- _WORK REQUEST_: If a line of the records contains the string "input", copy it out.

- _DATA FOR ANALYSIS_:
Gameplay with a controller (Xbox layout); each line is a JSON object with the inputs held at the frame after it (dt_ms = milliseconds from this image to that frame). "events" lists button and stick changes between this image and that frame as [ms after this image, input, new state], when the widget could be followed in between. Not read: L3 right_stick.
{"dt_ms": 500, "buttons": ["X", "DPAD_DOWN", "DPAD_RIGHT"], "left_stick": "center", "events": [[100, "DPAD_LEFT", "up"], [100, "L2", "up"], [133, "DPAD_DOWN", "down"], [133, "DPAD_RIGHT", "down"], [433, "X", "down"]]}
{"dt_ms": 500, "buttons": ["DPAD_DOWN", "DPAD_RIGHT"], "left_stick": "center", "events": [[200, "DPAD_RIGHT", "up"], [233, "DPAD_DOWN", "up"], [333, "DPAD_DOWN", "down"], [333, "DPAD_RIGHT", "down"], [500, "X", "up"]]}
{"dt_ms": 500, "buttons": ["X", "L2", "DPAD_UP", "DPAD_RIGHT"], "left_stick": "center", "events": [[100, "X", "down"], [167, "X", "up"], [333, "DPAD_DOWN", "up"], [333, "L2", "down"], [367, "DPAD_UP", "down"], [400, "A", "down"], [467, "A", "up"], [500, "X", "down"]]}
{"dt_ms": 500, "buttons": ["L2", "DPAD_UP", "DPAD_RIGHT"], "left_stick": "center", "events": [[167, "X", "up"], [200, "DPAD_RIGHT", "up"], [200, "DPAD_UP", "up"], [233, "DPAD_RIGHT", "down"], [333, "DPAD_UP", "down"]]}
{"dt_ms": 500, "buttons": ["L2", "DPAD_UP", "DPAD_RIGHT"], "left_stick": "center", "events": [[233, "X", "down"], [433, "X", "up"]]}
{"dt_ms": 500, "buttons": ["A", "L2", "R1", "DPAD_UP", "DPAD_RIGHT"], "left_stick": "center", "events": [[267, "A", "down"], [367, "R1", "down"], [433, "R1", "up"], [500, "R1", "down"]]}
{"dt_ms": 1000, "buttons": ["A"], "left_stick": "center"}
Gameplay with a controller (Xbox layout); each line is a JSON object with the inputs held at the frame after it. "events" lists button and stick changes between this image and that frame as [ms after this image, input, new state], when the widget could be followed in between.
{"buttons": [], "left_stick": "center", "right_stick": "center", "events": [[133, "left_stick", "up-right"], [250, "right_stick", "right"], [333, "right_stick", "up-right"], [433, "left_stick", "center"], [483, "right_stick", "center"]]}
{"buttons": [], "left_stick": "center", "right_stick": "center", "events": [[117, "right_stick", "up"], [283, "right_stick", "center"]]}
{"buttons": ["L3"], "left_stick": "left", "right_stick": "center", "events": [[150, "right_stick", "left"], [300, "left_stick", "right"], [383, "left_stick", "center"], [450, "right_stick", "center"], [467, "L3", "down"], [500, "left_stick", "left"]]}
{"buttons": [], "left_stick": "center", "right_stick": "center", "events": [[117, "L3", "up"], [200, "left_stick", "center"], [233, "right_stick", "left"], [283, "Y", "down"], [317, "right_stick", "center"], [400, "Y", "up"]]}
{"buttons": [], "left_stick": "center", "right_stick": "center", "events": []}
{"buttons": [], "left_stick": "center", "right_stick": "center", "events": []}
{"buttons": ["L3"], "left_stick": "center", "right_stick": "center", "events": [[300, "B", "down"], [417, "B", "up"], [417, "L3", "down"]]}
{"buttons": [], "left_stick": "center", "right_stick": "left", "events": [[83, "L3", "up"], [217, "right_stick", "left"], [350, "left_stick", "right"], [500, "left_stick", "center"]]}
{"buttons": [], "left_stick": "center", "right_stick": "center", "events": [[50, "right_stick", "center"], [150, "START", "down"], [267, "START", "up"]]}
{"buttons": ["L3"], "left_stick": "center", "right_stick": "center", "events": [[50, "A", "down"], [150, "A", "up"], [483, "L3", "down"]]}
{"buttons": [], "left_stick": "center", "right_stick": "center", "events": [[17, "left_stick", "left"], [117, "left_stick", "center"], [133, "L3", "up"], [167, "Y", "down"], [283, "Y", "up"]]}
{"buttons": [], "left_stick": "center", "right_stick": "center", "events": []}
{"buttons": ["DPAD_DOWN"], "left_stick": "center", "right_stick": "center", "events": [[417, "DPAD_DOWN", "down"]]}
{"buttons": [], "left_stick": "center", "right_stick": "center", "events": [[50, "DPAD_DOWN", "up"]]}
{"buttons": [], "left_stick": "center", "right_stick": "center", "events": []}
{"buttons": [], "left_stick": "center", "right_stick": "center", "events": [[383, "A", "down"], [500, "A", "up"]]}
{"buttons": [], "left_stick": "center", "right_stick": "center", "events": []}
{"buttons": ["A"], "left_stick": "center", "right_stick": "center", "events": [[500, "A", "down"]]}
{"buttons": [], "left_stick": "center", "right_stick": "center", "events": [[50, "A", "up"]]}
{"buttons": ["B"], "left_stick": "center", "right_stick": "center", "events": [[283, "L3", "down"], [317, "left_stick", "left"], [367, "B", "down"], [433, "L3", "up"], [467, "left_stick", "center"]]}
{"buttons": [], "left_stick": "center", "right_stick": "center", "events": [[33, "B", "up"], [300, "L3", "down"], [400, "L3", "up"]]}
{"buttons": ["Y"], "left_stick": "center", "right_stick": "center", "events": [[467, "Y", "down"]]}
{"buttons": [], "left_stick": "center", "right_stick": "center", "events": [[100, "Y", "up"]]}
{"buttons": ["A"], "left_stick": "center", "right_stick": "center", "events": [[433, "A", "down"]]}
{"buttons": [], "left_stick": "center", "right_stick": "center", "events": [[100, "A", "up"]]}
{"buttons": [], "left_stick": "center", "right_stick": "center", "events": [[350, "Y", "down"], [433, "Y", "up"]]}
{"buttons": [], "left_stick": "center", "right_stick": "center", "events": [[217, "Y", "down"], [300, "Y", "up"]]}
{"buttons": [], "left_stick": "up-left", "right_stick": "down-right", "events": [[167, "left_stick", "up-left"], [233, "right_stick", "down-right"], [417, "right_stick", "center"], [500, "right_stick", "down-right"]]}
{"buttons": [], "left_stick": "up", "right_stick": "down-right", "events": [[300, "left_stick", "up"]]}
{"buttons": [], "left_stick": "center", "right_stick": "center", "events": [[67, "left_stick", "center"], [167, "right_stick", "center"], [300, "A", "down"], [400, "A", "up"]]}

- _RESPONSE BELOW_:
Gameplay with a controller (Xbox layout); each line is a JSON object with the inputs held at the frame after it (dt_ms = milliseconds from this image to that frame). "events" lists button and stick changes between this image and that frame as [ms after this image, input, new state], when the widget could be followed in between. Not read: L3 right_stick.
Gameplay with a controller (Xbox layout); each line is a JSON object with the inputs held at the frame after it. "events" lists button and stick changes between this image and that frame as [ms after this image, input, new state], when the widget could be followed in between.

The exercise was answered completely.